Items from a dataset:
<<<<

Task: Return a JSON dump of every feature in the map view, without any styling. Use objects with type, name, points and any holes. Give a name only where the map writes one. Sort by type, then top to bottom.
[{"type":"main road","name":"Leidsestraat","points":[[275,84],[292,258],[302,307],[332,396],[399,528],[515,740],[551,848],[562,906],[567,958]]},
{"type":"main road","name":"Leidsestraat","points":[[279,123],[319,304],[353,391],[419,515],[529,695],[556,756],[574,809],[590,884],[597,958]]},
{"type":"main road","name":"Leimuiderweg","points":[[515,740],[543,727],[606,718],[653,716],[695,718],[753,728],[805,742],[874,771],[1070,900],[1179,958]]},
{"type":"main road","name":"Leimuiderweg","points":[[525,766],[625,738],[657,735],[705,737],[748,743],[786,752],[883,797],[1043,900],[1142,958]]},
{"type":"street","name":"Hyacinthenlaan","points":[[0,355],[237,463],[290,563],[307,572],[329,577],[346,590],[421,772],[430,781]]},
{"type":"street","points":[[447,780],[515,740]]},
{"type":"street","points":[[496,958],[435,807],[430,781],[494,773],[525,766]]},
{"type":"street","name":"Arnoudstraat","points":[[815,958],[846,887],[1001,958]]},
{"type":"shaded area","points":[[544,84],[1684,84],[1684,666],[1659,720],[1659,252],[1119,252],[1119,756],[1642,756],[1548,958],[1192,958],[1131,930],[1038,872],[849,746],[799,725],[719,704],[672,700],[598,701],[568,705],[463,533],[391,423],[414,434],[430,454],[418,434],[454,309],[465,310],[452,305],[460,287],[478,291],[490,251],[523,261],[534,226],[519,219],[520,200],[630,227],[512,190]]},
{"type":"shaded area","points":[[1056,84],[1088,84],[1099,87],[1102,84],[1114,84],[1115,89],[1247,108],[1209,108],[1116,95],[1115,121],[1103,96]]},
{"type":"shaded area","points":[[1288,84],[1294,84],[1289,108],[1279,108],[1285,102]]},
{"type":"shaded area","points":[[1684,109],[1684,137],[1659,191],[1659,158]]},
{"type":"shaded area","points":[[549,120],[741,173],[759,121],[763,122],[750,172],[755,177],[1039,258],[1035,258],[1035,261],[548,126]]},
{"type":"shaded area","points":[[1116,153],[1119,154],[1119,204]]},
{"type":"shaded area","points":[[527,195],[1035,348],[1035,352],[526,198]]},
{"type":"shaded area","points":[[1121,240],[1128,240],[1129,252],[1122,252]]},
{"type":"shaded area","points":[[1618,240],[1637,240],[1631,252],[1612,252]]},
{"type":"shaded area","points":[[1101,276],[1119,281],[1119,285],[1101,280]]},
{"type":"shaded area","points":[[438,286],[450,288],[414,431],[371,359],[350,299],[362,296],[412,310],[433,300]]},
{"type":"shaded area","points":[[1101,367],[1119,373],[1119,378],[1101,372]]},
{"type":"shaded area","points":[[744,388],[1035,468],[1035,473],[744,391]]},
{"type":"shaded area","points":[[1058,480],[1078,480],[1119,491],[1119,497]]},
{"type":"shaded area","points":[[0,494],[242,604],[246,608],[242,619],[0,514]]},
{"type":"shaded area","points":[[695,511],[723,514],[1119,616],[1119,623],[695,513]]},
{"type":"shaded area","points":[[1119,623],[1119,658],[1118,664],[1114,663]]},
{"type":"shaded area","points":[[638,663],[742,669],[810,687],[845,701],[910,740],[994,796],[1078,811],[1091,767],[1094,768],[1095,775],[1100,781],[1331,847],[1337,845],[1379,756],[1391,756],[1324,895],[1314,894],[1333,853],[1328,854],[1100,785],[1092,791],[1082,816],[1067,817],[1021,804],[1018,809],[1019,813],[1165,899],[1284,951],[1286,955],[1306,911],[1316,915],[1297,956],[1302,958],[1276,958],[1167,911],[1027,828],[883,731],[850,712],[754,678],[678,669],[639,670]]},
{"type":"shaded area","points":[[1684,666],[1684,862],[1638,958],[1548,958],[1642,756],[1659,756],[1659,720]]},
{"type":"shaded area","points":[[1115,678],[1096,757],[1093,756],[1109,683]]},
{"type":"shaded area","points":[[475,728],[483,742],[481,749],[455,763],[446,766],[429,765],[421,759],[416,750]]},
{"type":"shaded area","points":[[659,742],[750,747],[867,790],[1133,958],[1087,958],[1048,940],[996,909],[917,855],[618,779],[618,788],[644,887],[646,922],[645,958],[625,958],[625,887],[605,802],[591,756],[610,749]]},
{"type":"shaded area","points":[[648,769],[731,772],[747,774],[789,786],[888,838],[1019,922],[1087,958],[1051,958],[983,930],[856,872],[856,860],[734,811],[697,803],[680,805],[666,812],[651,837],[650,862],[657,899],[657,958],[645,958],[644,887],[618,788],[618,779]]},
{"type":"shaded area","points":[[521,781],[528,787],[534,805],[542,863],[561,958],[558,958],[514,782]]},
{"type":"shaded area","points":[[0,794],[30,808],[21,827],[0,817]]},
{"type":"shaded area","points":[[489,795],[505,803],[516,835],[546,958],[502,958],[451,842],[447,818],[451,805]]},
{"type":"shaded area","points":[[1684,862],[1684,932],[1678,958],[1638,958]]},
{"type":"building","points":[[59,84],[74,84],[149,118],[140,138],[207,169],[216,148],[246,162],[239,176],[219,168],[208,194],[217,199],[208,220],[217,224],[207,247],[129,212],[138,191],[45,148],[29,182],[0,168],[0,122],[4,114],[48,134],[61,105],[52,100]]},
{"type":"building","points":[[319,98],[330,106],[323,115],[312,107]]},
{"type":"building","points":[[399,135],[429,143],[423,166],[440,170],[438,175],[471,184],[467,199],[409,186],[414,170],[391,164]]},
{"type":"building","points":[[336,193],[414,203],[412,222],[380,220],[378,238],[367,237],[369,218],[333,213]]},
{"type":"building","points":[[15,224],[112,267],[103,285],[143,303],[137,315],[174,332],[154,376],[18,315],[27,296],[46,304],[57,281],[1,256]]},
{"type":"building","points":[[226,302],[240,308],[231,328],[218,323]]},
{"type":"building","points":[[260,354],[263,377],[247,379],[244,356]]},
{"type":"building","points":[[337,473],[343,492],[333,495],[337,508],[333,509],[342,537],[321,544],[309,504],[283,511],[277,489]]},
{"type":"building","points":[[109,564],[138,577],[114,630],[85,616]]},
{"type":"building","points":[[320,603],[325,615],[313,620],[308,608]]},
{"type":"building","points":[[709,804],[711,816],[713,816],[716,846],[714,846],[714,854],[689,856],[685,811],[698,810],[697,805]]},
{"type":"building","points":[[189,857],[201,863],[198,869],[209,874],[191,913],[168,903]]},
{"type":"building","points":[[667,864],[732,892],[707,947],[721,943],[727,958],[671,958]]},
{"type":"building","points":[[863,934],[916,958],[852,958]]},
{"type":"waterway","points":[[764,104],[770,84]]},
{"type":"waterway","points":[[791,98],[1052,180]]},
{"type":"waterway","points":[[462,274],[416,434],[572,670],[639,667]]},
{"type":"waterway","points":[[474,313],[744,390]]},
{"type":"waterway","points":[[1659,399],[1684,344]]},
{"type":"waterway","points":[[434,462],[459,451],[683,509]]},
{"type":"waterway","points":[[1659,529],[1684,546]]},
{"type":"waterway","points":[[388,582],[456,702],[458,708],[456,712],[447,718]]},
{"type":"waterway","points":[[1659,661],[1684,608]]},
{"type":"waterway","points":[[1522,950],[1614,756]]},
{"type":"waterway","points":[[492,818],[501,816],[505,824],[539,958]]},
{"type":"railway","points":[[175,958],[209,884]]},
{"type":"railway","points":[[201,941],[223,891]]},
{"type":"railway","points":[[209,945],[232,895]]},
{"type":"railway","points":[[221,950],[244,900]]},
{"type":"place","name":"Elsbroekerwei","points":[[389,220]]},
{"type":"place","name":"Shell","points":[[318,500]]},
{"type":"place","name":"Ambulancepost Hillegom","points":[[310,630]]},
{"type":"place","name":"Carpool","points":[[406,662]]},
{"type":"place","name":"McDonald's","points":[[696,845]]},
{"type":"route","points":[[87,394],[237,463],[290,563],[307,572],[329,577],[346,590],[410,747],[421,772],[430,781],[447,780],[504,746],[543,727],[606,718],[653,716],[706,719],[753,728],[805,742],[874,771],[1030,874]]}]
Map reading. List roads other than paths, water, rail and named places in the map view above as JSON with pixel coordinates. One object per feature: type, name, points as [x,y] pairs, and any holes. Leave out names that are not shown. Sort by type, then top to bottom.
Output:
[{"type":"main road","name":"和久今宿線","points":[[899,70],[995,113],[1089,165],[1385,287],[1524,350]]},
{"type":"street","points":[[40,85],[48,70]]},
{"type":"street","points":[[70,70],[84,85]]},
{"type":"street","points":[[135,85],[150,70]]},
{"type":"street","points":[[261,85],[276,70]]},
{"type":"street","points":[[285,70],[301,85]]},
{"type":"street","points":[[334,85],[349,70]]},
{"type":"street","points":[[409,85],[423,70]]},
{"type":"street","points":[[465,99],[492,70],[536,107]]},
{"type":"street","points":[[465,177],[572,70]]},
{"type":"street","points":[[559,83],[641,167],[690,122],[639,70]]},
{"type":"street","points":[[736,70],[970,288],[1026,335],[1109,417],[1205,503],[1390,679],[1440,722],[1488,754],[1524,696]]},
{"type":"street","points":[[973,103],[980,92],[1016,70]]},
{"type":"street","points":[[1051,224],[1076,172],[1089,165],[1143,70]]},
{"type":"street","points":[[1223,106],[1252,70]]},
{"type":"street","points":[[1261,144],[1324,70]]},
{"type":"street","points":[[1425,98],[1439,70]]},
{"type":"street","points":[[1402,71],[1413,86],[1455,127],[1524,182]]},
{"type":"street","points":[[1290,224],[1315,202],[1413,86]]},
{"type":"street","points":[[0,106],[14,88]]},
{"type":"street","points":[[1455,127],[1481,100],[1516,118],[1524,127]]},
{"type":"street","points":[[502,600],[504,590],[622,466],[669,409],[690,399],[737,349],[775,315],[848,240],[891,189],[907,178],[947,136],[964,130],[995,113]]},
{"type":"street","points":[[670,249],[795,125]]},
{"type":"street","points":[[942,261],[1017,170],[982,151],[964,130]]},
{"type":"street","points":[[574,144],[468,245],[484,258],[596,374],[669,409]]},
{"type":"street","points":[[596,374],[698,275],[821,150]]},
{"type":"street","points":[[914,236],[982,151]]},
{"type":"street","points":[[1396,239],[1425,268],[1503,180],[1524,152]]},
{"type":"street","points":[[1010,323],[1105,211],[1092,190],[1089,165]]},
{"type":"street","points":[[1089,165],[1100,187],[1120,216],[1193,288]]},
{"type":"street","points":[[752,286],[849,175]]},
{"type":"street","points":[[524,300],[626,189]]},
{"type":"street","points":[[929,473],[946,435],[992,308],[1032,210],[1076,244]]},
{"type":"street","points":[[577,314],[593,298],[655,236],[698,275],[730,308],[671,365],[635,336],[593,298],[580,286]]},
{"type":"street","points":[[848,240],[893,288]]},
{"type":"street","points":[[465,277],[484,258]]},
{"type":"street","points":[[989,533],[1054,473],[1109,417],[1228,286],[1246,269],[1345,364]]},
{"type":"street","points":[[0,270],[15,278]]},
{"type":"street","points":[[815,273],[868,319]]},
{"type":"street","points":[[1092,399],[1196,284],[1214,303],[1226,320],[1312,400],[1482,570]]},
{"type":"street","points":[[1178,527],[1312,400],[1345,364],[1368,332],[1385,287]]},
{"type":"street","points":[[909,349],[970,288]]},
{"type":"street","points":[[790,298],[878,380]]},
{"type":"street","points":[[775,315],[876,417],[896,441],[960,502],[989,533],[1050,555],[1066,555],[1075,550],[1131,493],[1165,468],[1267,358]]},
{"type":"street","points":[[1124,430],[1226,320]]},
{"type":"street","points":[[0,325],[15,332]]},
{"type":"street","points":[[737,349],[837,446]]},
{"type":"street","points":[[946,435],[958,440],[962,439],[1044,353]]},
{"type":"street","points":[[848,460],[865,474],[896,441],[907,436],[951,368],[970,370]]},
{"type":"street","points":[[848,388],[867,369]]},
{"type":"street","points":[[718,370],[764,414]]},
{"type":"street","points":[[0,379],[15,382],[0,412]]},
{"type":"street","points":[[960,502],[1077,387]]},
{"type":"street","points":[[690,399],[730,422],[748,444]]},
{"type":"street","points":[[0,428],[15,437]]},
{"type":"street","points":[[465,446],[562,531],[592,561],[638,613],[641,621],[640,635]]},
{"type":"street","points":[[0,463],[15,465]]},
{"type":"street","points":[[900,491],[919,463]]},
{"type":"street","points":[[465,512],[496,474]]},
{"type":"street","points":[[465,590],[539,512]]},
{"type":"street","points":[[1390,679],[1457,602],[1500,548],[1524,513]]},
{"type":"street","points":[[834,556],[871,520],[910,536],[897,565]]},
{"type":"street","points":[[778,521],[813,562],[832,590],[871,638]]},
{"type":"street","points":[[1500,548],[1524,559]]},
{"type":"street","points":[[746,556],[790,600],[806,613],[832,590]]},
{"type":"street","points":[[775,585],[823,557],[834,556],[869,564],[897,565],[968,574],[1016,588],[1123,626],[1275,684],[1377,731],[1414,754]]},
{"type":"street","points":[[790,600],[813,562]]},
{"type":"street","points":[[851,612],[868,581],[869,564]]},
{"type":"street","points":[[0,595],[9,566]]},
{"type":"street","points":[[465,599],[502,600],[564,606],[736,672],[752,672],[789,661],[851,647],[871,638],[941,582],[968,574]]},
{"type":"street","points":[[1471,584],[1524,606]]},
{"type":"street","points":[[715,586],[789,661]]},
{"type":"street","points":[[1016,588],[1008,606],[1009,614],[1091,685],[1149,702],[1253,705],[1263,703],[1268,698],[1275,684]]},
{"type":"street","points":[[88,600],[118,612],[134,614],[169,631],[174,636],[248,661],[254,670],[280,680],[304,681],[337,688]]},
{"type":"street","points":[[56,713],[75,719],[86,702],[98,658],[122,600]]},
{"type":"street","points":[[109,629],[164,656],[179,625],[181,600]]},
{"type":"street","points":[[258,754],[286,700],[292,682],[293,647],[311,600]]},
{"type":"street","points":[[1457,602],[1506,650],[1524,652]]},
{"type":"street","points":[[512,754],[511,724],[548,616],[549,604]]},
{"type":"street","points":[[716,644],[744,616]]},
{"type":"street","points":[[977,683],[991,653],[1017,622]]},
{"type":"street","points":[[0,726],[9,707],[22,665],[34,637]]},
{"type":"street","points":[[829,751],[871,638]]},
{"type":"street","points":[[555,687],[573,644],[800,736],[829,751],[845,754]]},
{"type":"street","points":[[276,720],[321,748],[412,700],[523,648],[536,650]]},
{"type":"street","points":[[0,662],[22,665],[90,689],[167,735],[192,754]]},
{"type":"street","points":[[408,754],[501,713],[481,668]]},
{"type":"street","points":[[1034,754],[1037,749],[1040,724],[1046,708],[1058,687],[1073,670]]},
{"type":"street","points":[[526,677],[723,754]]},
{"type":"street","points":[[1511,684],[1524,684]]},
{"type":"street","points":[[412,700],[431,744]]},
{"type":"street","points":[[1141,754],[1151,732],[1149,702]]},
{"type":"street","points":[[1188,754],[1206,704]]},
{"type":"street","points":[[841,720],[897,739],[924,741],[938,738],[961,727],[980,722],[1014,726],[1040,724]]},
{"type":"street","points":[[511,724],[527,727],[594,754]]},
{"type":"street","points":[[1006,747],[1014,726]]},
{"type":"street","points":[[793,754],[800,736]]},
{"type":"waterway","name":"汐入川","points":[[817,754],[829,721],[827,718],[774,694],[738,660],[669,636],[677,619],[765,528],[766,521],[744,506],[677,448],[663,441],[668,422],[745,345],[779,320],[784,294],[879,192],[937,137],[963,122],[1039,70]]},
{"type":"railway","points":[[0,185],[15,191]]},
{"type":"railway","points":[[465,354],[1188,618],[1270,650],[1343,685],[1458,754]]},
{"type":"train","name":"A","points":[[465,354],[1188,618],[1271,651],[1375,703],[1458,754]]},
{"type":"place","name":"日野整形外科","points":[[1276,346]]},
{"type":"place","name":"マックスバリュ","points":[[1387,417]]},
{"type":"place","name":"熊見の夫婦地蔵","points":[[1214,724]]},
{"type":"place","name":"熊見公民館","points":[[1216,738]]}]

>>>>

Copy, from the data above, every line where the word "view" appears.

Task: Return a JSON dump of every feature in the map view, without any styling. Use objects with type, name, points and any holes. Give a name only where the map writes one. Sort by type, then top to bottom.
Map reading. List roads other than paths, water, rail and named places in the map view above as JSON with pixel coordinates. One object per feature: type, name, points as [x,y] pairs, and any holes. Leave out names that are not shown. Sort by type, then top to bottom.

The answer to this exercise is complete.